Mr Assante said many organisations did not have response plans, which was a concern. They now needed to take into consideration how much automation of systems was too much and whether there were fewer employees available to manually restore power systems, for example.
“Now, you are in a position where you’ve to ask yourself what’s the right balance between man or machine,” he said.
Ransomware
Ed Skoudis, an instructor at the SANS Institute, said one of the biggest issues over the past number of years had been the explosion of ransomware, particularly crypto-ransomware, which was much more powerful.
There are more than 21 different active families of crypto-ransomware available today, and it was “an ideal way for the bad guys to attack”, he said.

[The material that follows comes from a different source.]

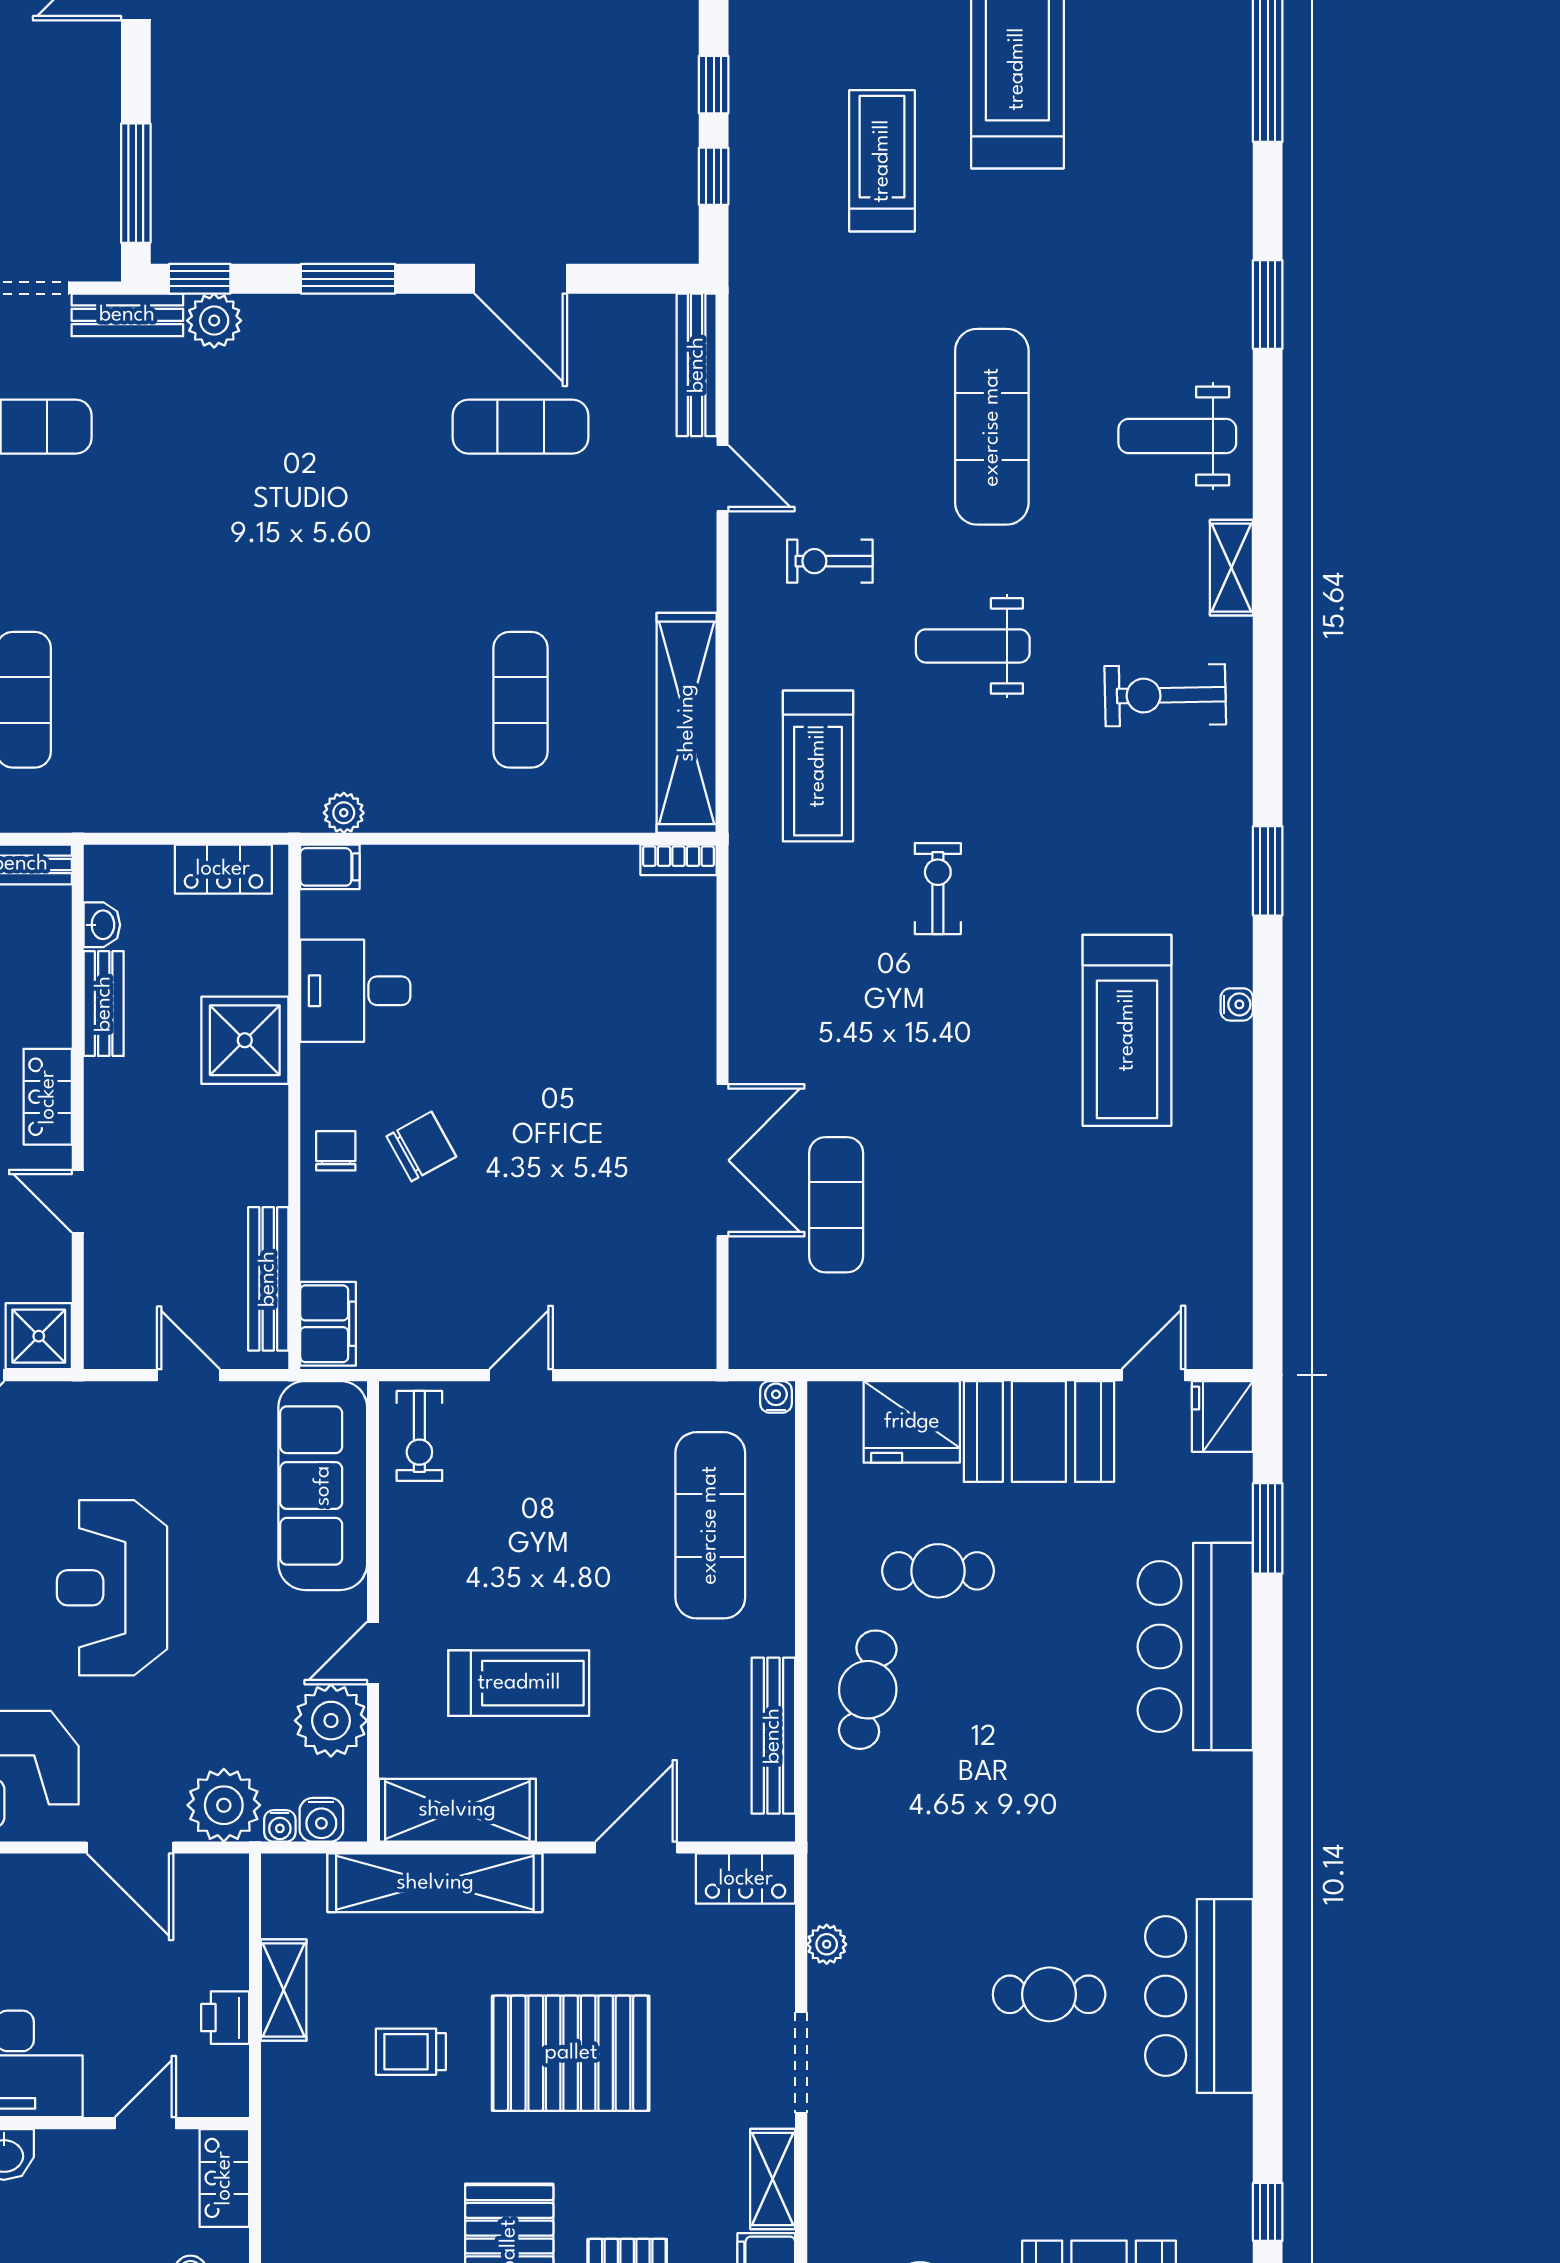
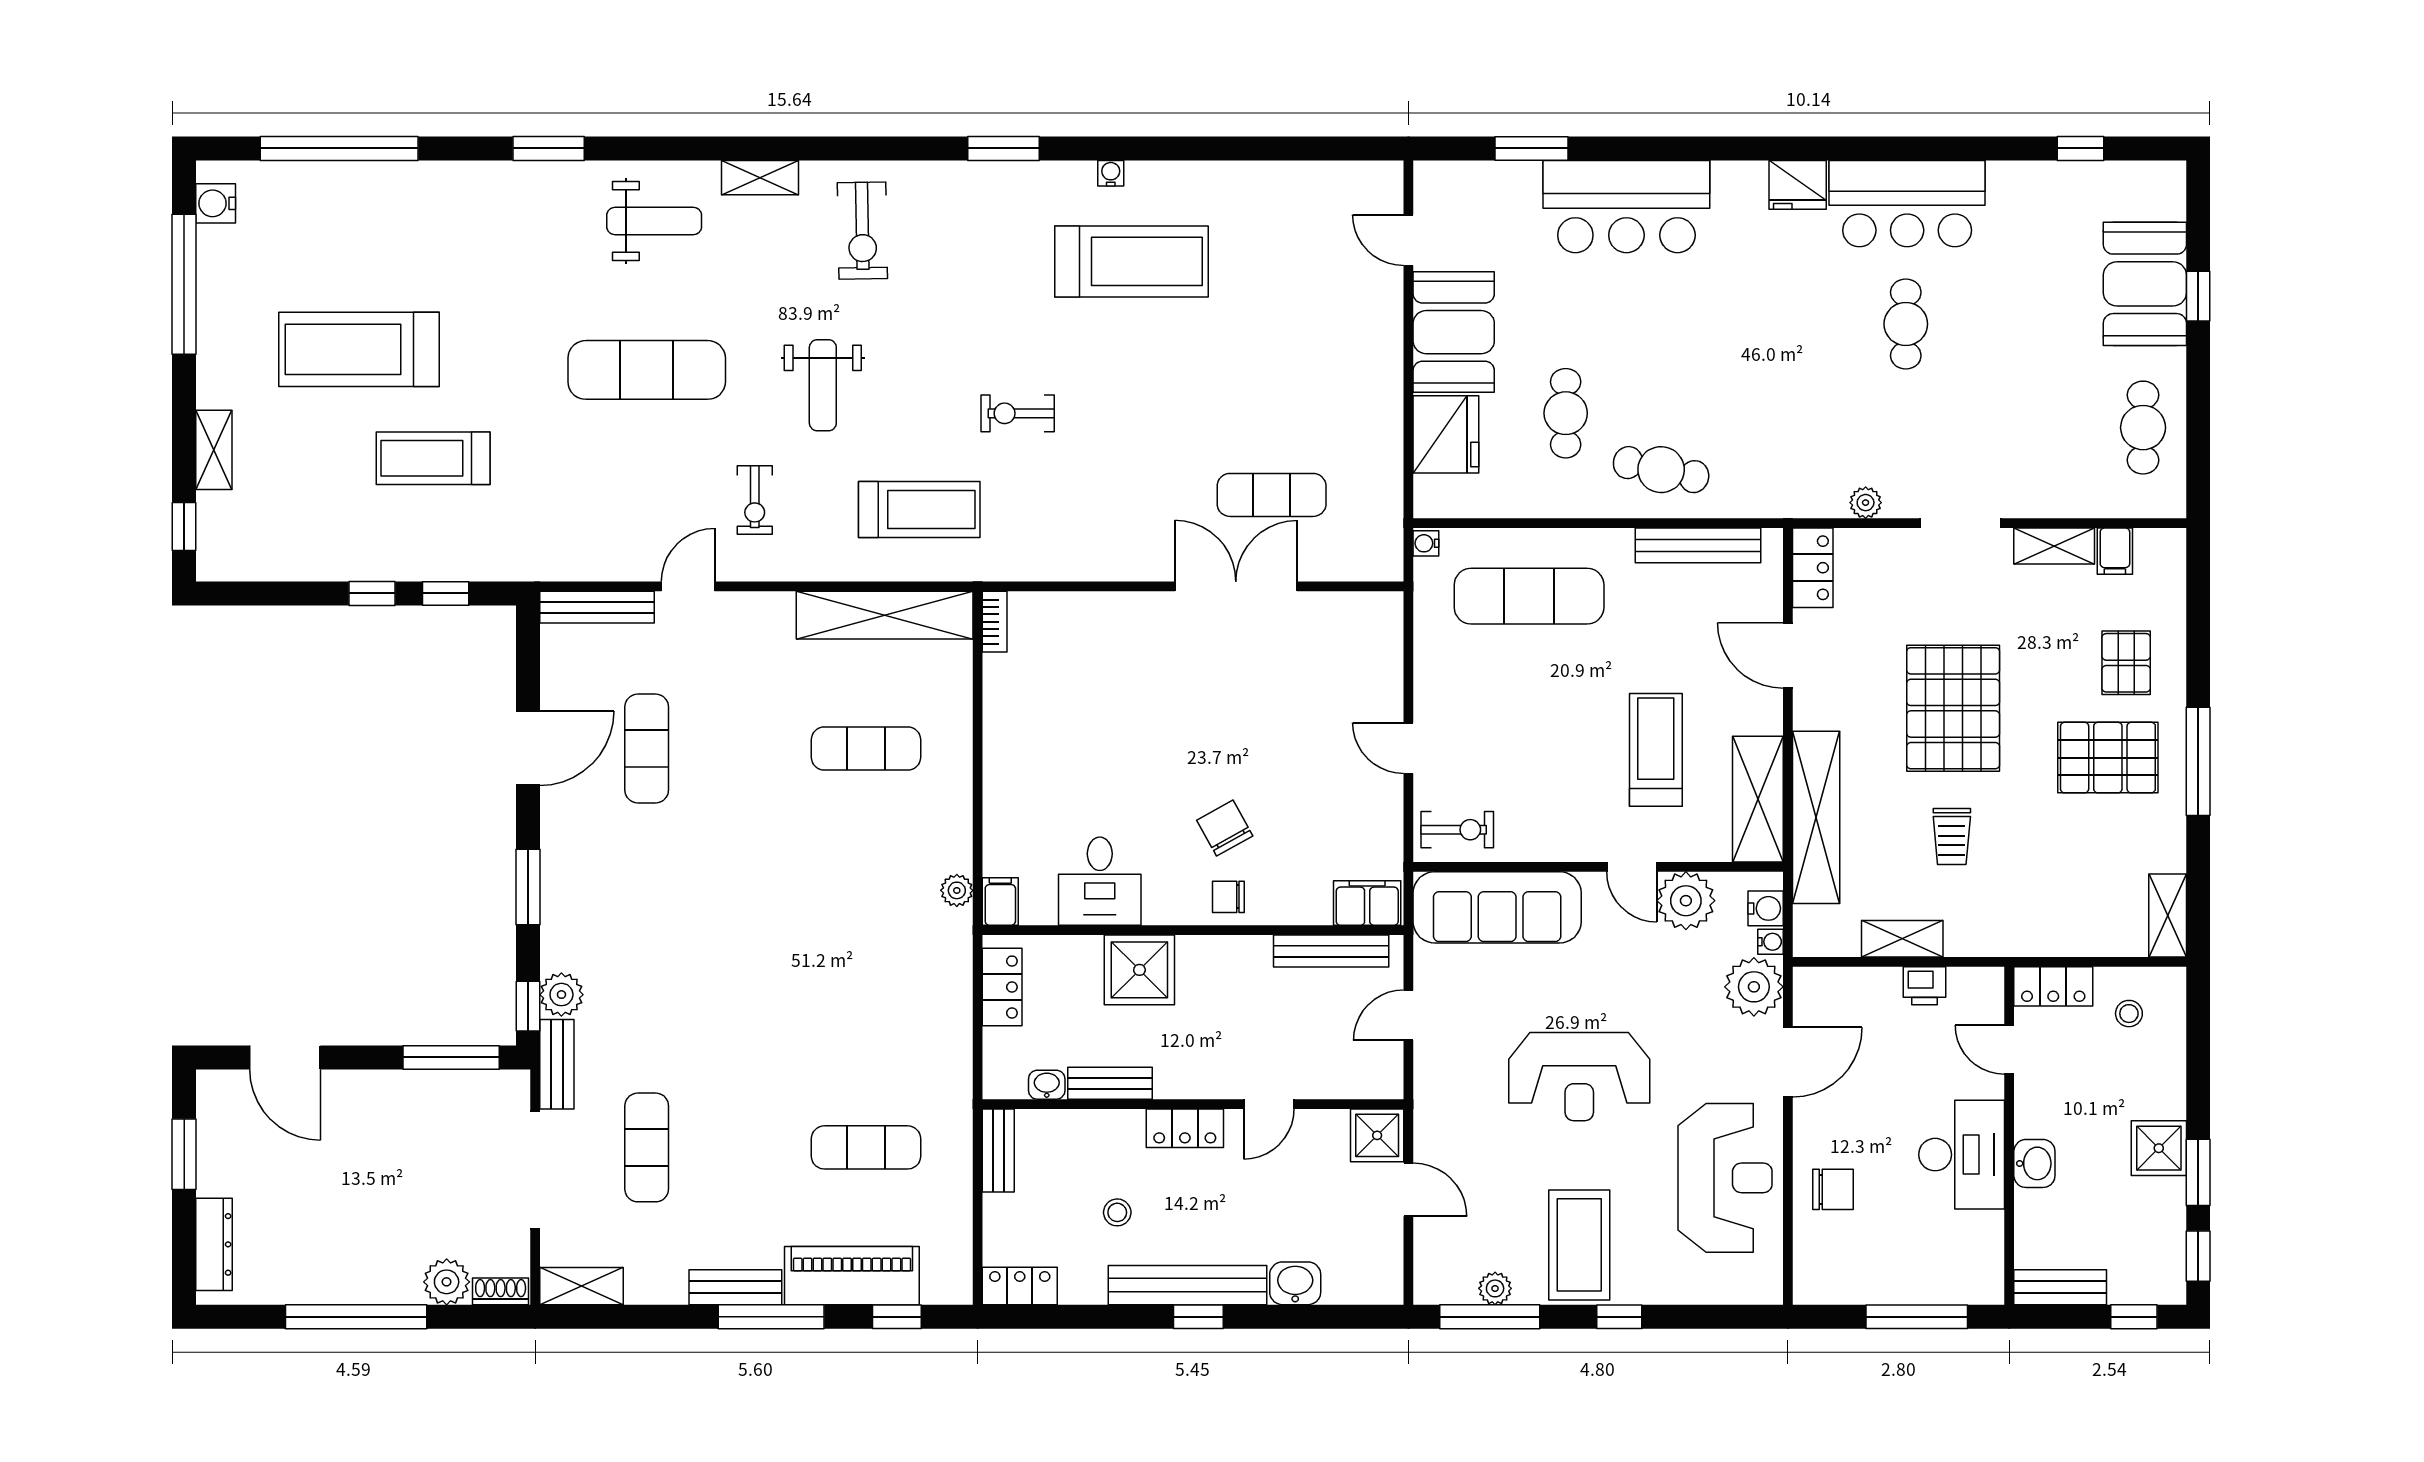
weight bench: (1177, 436) -> (654, 221), turned -90
fridge: (1222, 1416) -> (1798, 185), moved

The hackers did not need a command and control structure and did not even have to exfiltrate the data from the company’s environment, because it would just remain there in an encrypted form.
Mr Skoudis also noted that ransomware attacks on healthcare records in the US constituted a data breach, even if the data was not removed from the organisation. The fact that it had been locked down with ransomware constituted a data breach and that needed to be reported, he said.
In one of Wednesday’s morning keynote sessions, Mr Skoudis said organisations hit with ransomware also had to consider who was responsible for deciding whether or not they paid up when affected.
“If you get hit with ransomware, you are now in a business negotiation with the bad guys,” he said.
They were “very practical business people”. But it was in a company’s interest to “look like a small individual who has trouble scraping together one or two bitcoins to pay the ransom”.
Internet of Things
He told the audience that the current state of the Internet of Things was just “a passing time”. A year or two ago, many people looked at the IoT as “a set of devices you could attack”. But all the technologies involved in the IoT were very complex and they were converging, he said.
He asked delegates to consider what they would pay hackers to turn their lights or heat back on, or to release their car from the grip of ransomware if it was targeted and they couldn’t drive to work.
Some 40,000 people are attending the conference, which continues at the Moscone Center in San Francisco until Friday.